Task objective: Copy the passage on the REE P7 platform between "The prototype P7" and "kW DC charging.", inclusive, and swap each "battery packs" for "battery modules".

Exercise passage:
______________________________
The prototype P7 corner modules and chassis underwent road tests and long-term durability tests of 20-year-equivalent usage, leading to production-intent prototypes suitable for 350,000 km of service life and designed for a baseline of 10 years or 250,000 km. The P7 platform was initially outfitted with Microvast battery packs that have been tested for a service life of 5000 to 7000 full charge cycles. Platforms may be outfitted with two, three, or four 42 kWh battery packs depending on range and payload considerations. The P7 platform is designed to be outfitted with any supplier's battery packs or power sources as long as they provide 400 volts, allowing for gasoline or diesel vehicles with electric motors. The platform supports 22 kW AC charging and 140 kW DC charging.

=== Product line ===

REE offered in 2025 a product line based on its P7 corner modules and platform:

- P7-S, consisting of four corner modules and a platform of varying sizes and weight ratings from class 3 to class 5 with a maximum payload of 10,000 lbs
- P7-C class 4 chassis cab truck
- P7-C class 5 chassis cab truck with all wheel drive, brake, and steer; autonomous emergency braking; torque vectoring, understeering protection, electronic stability control, and traction control; 39-foot turning diameter; electrically-heated windshield; HVAC, ADAS, GPS and navigation; tire-pressure monitoring; ultra-low load-in height; GVWR of 18,298 lbs, and a maximum payload of 8,675 lbs

REE Automotive P7 product line specifications
|  | P7-S platform | P7-C class 4 | P7-C class 5 |
|---|---|---|---|
| GVWR (lbs) | 10,000–18,300 | 16,000 | 18,298 |
| Payload (lbs) | max 10,000 | 6,000 | 8,675 |
| Cargo volume (ft^{3}) | max 1,270 | 950 |  |
| Range estimate at full payload | max 210 mi | 169 mi | 155 mi |
| Turning radius | min 19.7 ft | 19.7 ft | 19.7 ft |
| Peak horsepower | 536 (134×4) | 536 | 536 |
| Drive | RWD, FWD, AWD | AWD | AWD |
| Steer | FWS, AWS | AWS | AWS |
| AC charging | 22 kW | 14.7 kW | 14.7 kW |
| DC charging | 140kW DC | 100 kW |  |
| References |  |  |  |

=== Manufacturing ===
The company's first manufacturing facility was established in 2022 in Coventry, United Kingdom, and was fully built-out by March 2023. REE ceased operations at the Coventry facility in 2025.
______________________________
(Stored entries)
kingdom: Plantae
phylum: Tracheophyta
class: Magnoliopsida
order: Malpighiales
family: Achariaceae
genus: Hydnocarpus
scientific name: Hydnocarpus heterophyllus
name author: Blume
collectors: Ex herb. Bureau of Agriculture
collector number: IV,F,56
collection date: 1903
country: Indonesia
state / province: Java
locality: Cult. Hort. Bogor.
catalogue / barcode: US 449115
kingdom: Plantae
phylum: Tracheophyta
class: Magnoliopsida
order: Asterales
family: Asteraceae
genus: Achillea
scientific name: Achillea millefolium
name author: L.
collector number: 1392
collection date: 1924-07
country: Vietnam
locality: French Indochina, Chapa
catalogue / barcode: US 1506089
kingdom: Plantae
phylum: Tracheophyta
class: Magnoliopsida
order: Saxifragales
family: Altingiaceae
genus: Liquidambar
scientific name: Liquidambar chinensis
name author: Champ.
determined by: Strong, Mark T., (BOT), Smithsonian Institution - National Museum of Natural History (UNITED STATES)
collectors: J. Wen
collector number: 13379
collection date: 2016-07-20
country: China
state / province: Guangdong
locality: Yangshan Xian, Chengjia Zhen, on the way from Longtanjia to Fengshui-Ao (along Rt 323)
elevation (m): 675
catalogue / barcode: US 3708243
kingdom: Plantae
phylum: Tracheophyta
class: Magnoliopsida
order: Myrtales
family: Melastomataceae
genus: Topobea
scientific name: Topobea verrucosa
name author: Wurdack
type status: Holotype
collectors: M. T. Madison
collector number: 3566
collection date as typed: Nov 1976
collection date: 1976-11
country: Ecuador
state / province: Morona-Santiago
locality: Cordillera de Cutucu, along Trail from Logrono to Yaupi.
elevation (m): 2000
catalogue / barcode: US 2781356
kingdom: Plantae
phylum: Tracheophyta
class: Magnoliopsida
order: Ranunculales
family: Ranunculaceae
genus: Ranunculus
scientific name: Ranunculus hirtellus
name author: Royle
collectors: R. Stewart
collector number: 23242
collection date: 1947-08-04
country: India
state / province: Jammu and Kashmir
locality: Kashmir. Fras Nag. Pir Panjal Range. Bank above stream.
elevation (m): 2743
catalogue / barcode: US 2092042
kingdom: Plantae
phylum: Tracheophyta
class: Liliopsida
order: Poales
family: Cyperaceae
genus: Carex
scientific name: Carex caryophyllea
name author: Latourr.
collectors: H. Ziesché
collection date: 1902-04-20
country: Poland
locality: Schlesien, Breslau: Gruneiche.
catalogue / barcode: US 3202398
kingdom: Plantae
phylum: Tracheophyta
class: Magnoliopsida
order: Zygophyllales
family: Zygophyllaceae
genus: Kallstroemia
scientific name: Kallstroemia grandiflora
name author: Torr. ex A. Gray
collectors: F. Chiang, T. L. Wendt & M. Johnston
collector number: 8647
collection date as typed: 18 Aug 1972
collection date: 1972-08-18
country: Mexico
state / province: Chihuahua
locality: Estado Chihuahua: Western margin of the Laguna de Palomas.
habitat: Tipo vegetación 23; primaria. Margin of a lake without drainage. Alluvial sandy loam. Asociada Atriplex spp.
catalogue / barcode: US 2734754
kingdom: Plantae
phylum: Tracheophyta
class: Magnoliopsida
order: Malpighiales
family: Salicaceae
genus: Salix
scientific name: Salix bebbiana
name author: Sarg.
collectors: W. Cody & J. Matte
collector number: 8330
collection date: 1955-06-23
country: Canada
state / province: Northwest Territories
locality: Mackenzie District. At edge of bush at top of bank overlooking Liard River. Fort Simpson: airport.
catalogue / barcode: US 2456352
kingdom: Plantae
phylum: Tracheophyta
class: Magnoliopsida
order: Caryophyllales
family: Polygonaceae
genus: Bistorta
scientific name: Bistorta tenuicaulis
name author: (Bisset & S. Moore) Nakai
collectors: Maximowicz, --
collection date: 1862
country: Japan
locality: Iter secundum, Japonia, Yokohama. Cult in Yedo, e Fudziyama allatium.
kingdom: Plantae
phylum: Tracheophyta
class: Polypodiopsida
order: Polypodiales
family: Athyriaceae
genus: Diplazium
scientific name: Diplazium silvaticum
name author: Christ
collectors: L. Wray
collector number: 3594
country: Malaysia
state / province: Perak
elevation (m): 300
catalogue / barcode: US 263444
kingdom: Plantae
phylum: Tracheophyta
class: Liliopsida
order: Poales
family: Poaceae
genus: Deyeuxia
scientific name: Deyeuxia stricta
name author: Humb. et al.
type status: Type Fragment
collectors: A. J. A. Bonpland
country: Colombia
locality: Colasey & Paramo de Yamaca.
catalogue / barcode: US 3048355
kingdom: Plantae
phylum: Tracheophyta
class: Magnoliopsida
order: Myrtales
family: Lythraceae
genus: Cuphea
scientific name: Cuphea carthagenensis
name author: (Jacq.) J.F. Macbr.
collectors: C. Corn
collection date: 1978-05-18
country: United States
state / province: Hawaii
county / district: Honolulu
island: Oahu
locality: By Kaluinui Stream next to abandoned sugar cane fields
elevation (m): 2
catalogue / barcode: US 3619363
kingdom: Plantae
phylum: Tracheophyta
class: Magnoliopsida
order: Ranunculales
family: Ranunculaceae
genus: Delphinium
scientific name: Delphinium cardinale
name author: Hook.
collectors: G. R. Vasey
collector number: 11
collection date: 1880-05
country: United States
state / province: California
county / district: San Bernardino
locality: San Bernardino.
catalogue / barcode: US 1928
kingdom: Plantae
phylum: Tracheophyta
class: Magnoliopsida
______________________________
Expected output:
The prototype P7 corner modules and chassis underwent road tests and long-term durability tests of 20-year-equivalent usage, leading to production-intent prototypes suitable for 350,000 km of service life and designed for a baseline of 10 years or 250,000 km. The P7 platform was initially outfitted with Microvast battery modules that have been tested for a service life of 5000 to 7000 full charge cycles. Platforms may be outfitted with two, three, or four 42 kWh battery modules depending on range and payload considerations. The P7 platform is designed to be outfitted with any supplier's battery modules or power sources as long as they provide 400 volts, allowing for gasoline or diesel vehicles with electric motors. The platform supports 22 kW AC charging and 140 kW DC charging.